"The disputed areas are ethnically mixed with Kurds, Arabs and Turkmans, as well as other ethnicities. "
Baghdad, July 10 - Kurdish ministers in Iraq's capital Baghdad Thursday boycotted the country's cabinet meetings, protesting remarks made earlier by Prime Minister Nuri al-Maliki that accused the Kurdish region of being a base for terrorism, a Kurdish official said.
We reject such provocative remarks by Maliki which are seen as a sort of threat, intimidation and hostility against part of the Iraqi people, Deputy Prime Minister Roz Nuri Shawez told a news conference in Baghdad.
Such statements are meant to hide the (government's) security failure by blaming others, and we announce our boycott to the cabinet meetings in protest against such acts and stances, Xinhua quoted Shawez as saying.
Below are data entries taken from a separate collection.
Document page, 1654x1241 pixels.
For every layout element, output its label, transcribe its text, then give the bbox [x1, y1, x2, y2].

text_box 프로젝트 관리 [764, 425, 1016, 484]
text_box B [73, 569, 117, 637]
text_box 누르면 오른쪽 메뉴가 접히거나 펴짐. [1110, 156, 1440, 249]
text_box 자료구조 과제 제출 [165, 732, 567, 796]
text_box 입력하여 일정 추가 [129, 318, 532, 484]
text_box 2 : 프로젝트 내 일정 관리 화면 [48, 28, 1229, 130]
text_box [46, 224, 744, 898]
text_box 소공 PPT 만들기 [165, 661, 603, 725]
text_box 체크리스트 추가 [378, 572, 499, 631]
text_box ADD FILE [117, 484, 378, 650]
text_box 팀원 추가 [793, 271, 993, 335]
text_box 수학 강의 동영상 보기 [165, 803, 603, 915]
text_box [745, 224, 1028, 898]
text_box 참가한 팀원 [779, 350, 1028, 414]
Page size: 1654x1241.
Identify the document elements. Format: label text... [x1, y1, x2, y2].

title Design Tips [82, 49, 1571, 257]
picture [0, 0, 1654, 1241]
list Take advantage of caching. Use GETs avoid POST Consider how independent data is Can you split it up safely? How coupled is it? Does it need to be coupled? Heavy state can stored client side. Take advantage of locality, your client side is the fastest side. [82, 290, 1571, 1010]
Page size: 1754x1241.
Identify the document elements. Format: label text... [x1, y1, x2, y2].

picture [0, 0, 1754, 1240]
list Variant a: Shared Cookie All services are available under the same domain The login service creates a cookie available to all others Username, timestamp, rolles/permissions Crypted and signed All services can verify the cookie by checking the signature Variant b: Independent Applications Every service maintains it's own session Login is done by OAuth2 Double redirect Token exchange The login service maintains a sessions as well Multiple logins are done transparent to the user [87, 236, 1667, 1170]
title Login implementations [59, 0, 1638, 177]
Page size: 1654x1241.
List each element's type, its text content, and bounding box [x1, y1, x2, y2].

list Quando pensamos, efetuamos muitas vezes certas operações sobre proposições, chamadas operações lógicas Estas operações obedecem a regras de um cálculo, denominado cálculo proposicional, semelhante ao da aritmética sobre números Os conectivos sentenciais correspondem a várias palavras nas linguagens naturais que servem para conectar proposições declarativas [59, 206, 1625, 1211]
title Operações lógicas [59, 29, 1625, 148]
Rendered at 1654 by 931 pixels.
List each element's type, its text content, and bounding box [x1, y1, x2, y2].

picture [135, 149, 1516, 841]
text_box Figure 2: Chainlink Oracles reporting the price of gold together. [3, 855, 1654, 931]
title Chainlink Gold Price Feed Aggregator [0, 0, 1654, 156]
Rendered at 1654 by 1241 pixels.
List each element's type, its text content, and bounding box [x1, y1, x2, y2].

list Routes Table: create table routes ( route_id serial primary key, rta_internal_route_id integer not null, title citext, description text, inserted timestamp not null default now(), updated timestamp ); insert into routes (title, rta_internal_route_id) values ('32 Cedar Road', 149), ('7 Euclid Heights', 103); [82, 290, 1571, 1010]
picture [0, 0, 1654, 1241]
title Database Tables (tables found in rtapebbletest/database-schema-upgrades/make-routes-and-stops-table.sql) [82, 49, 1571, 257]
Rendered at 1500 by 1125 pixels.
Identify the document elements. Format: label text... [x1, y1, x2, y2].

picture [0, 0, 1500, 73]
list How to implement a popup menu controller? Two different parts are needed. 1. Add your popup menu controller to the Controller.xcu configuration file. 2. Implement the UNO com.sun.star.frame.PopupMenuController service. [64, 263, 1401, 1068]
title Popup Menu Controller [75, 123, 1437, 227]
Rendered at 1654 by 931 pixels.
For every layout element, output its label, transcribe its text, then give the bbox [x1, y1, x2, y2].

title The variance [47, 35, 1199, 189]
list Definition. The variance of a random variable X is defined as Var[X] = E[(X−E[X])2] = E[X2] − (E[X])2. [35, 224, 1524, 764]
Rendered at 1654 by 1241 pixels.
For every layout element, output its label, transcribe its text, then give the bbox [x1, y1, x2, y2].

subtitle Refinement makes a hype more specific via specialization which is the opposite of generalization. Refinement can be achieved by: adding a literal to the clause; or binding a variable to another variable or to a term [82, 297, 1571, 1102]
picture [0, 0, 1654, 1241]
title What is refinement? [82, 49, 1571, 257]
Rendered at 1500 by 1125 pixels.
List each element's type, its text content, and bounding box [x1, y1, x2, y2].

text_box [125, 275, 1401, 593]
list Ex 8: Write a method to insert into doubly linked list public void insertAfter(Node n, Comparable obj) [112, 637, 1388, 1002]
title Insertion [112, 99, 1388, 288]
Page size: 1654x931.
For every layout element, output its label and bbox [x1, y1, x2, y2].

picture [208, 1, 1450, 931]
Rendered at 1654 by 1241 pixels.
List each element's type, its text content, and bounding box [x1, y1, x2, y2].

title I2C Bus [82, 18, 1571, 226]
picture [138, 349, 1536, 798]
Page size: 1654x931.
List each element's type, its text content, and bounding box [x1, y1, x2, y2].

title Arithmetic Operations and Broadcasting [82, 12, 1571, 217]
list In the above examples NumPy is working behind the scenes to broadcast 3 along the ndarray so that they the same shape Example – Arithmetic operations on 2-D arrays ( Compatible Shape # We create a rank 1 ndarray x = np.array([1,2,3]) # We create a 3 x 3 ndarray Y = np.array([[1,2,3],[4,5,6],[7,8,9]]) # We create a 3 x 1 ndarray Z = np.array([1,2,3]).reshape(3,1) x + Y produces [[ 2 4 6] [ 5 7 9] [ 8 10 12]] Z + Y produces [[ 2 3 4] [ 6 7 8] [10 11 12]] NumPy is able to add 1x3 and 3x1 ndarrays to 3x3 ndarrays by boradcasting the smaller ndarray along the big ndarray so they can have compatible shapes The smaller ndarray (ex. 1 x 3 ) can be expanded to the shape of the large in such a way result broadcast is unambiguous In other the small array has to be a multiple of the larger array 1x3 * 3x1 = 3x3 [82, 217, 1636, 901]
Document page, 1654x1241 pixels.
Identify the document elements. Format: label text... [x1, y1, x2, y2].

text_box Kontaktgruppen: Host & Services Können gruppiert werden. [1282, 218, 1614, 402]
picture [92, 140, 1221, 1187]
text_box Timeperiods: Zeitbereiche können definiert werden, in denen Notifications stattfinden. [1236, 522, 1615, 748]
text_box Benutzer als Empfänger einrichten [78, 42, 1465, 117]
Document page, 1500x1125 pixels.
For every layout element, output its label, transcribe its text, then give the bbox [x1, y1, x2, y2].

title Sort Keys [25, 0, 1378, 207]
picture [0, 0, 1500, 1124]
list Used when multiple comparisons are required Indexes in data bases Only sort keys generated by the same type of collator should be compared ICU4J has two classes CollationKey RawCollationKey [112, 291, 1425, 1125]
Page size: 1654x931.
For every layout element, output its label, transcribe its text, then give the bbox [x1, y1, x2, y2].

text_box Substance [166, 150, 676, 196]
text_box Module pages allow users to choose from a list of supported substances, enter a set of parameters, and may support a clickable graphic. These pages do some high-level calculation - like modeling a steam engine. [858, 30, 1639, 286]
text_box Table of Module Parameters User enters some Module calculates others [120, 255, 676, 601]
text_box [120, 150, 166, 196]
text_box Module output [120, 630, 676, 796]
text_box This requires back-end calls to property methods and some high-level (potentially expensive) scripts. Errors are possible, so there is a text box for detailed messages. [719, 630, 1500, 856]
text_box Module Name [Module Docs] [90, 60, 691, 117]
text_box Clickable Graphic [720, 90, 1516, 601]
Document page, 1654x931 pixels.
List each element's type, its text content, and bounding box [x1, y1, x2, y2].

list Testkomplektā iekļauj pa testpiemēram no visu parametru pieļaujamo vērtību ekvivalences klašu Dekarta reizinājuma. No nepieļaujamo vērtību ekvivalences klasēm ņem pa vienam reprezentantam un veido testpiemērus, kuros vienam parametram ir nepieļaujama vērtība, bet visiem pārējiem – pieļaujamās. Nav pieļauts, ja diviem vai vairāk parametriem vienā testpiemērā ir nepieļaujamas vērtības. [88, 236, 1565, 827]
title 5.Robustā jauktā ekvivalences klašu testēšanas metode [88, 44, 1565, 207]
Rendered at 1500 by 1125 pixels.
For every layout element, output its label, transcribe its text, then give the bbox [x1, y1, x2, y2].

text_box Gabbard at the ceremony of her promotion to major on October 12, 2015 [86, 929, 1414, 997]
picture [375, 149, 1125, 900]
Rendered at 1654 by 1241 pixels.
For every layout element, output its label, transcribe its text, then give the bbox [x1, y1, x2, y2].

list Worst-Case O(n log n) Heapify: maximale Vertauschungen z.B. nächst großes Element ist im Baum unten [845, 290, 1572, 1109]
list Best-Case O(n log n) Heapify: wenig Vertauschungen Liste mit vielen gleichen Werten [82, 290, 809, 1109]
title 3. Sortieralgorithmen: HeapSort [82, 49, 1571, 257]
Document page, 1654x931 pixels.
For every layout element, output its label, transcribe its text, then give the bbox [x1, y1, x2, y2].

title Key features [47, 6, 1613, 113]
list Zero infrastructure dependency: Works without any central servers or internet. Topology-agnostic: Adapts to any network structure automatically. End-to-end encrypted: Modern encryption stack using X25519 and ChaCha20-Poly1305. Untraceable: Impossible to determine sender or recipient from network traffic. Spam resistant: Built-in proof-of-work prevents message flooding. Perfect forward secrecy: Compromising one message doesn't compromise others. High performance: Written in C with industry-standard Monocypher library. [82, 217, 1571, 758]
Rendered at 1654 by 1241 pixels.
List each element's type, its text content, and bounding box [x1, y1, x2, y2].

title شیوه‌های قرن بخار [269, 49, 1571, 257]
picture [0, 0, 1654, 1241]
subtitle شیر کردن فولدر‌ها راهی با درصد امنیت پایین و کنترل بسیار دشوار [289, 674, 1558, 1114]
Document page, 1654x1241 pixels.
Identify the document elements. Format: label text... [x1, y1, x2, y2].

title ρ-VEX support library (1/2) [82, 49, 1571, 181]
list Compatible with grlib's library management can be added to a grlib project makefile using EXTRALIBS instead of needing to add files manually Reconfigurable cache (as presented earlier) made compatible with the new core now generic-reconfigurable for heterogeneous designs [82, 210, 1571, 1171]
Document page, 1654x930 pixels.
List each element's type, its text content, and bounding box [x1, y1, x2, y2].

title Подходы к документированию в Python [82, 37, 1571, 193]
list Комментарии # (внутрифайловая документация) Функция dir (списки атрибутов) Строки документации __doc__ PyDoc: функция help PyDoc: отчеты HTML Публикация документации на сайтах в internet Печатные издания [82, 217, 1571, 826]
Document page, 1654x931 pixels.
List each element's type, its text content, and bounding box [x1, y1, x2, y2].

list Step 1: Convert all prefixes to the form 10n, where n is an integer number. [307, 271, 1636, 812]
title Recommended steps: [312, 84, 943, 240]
Maliki made the controversial comments Wednesday, a move many saw as stoking sectarian and ethnic divisions in a country facing a severe Islamist insurgency amid a poorly organised military.
We will never be silent that Arbil become a base of operation for Daash (Arabic first letters of the Islamic State in Iraq and Greater Syria or ISIS), Baath, Al Qaeda and other terrorists, Maliki said in his speech.
Maliki called on the authorities of Arbil, the capital of the semi-autonomous region of Kurdistan, to stop the activities of opposition politicians and political figures of Sunni insurgent groups.
For years, the Shia Iraqi prime minister has been at odds with the Kurds, and relations between the central government in Baghdad and authorities in Kurdistan further deteriorated after the Sunni insurgents took control of several provinces adjacent to the Kurdish region.
Earlier, regional leader Masoud Barzani said the Kurdish security forces, known as Peshmerga, took over disputed areas in the north after the Iraqi security forces fled abandoning their positions just as the insurgency escalated.
The disputed areas are ethnically mixed with Kurds, Arabs and Turkmans, as well as other ethnicities.
The Kurds have made claims on various disputed areas in northern Iraq, including the oil-rich province of Kirkuk and other areas such as Nineveh, Salahudin and Diyala.